A superficial hematoma can be drained through a parotidectomy approach. In the absence of concurrent facial nerve weakness, deep-seated, intraglandular hematomas are best left to resolve spontaneously, as open drainage can put the facial nerve in jeopardy. If an infection occurs, open drainage may be necessary. Rarely, rupture of the gland can occur in isolation. Conservative measures to reduce salivary flow (anticholinergics) and supportive care are sufficient.
Penetrating wounds are best surgically explored, and the management will depend on the findings at the time of exploration.
Penetrating parenchymal injury should be managed by wound exploration to exclude duct and facial nerve injury, followed by meticulous wound closure. Pressure dressing, antisialagogues, and stenting of the parotid duct (for the duration of the pressure dressing to prevent stenosis) have been variably recommended. The advantage afforded by these measures has not been confirmed, and it is very likely that the symptoms will resolve with symptomatic treatment alone.

+ + + + + + +

→ **STUDY QUESTIONS**
1. Write out the part of the passage on parotid gland injuries from "Penetrating wounds are" to "symptomatic treatment alone.".
2. In the passage on parotid gland injuries, why are deep-seated, intraglandular hematomas without facial nerve weakness best left to resolve spontaneously?
The listing is separate material, unrelated to the passage on parotid gland injuries.

→ **AVAILABLE DATA**
+ + + + + + +

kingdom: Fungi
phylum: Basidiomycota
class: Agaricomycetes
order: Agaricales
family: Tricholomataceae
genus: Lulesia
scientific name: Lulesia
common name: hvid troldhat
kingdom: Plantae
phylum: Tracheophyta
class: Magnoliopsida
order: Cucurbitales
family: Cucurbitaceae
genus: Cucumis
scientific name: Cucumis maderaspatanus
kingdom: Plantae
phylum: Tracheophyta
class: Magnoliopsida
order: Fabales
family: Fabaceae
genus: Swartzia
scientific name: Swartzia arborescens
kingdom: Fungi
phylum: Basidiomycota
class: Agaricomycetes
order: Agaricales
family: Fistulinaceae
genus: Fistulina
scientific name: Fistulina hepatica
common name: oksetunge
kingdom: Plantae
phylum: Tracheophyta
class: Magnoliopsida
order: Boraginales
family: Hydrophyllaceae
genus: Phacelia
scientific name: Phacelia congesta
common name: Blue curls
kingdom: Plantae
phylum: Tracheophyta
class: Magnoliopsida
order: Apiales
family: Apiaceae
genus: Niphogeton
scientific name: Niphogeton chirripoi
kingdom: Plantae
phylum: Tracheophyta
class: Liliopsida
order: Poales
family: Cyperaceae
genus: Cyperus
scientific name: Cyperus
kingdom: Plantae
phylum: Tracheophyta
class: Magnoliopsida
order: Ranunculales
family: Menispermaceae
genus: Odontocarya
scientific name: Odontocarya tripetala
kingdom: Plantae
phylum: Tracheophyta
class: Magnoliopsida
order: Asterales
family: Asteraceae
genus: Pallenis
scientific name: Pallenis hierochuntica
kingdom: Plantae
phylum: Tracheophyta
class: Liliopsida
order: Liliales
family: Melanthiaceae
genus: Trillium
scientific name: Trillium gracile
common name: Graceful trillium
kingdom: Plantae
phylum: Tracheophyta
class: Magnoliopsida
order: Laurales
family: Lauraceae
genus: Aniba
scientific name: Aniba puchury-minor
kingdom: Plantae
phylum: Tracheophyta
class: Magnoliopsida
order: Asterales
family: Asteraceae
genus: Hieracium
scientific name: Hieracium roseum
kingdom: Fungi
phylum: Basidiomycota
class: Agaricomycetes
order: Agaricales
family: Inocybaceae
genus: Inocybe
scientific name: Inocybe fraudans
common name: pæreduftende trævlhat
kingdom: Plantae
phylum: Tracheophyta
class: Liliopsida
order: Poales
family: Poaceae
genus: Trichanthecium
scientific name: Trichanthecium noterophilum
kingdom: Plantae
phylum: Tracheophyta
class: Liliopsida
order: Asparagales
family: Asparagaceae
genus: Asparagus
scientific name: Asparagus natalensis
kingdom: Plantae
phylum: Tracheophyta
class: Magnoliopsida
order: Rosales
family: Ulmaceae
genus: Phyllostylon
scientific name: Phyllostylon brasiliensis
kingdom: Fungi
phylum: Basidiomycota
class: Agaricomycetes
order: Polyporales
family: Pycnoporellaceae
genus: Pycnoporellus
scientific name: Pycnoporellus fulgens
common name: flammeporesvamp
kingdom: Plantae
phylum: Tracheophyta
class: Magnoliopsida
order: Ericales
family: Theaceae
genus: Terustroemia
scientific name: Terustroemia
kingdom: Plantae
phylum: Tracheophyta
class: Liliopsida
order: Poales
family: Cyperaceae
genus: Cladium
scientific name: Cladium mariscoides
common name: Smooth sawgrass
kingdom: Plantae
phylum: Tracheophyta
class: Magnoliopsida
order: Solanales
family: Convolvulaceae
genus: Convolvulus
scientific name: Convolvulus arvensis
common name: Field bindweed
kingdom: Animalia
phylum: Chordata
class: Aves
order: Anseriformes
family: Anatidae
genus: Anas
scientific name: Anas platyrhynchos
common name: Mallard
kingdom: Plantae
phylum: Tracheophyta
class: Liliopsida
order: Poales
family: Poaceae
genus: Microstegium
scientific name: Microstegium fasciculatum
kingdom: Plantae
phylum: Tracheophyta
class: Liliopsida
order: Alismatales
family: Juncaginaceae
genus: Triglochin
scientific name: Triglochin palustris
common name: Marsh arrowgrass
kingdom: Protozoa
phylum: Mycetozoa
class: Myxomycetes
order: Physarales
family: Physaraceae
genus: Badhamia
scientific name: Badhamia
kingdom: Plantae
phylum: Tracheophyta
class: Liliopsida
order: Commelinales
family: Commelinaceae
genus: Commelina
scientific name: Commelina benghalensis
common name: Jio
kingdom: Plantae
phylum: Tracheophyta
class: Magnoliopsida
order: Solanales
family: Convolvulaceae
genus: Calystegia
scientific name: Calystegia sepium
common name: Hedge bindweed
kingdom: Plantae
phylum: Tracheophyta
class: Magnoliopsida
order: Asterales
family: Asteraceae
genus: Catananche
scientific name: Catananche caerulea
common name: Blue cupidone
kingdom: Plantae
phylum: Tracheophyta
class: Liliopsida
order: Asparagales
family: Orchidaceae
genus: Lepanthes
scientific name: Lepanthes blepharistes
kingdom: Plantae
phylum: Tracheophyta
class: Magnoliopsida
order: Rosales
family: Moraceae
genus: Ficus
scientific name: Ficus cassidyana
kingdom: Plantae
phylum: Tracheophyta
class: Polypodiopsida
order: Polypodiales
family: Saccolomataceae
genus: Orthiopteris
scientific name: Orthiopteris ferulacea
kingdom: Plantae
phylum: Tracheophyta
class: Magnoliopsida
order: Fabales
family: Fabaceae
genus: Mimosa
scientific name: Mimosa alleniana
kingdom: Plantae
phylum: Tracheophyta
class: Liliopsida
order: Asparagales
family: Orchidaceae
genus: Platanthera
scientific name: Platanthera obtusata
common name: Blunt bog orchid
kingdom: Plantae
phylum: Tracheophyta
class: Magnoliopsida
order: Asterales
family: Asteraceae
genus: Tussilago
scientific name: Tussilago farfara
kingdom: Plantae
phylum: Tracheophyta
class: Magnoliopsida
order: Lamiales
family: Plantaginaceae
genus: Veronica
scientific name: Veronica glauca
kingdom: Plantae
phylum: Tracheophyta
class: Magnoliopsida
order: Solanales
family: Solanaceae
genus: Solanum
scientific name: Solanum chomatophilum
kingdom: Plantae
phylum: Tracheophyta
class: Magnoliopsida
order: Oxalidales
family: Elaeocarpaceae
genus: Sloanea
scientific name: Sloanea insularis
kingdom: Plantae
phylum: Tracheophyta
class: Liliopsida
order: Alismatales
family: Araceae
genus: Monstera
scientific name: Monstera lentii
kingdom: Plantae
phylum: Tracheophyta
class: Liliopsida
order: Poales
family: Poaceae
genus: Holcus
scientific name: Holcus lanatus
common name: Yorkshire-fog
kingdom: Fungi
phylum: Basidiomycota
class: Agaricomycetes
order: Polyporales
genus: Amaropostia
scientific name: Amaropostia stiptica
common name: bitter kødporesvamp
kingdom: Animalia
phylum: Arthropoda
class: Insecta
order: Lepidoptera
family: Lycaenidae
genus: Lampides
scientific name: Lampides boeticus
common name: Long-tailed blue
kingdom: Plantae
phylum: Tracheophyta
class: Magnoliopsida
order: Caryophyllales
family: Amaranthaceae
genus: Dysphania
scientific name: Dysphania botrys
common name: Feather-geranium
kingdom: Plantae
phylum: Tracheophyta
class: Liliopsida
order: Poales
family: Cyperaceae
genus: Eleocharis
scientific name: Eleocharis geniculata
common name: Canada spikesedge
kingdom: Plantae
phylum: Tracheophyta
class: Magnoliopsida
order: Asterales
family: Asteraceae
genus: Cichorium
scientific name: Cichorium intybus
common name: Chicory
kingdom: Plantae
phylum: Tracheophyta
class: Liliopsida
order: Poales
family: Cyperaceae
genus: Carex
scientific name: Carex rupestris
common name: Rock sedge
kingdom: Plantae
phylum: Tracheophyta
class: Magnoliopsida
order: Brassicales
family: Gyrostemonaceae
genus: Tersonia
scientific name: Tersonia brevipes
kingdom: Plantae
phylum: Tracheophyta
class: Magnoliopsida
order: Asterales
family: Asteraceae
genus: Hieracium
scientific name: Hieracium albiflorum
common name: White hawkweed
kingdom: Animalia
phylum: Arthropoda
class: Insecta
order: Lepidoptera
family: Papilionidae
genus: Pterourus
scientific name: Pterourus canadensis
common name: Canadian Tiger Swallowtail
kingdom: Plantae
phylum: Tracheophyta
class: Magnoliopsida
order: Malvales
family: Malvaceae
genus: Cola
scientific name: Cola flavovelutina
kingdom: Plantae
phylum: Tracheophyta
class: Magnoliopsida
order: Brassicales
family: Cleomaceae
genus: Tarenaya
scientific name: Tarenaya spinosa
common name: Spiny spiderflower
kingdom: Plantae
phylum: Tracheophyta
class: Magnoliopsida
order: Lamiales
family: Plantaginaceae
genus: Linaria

+ + + + + + +

→ **RESPONSES FOR EACH TASK**
1.
Penetrating wounds are best surgically explored, and the management will depend on the findings at the time of exploration.
Penetrating parenchymal injury should be managed by wound exploration to exclude duct and facial nerve injury, followed by meticulous wound closure. Pressure dressing, antisialagogues, and stenting of the parotid duct (for the duration of the pressure dressing to prevent stenosis) have been variably recommended. The advantage afforded by these measures has not been confirmed, and it is very likely that the symptoms will resolve with symptomatic treatment alone.

2. Open drainage can put the facial nerve in jeopardy.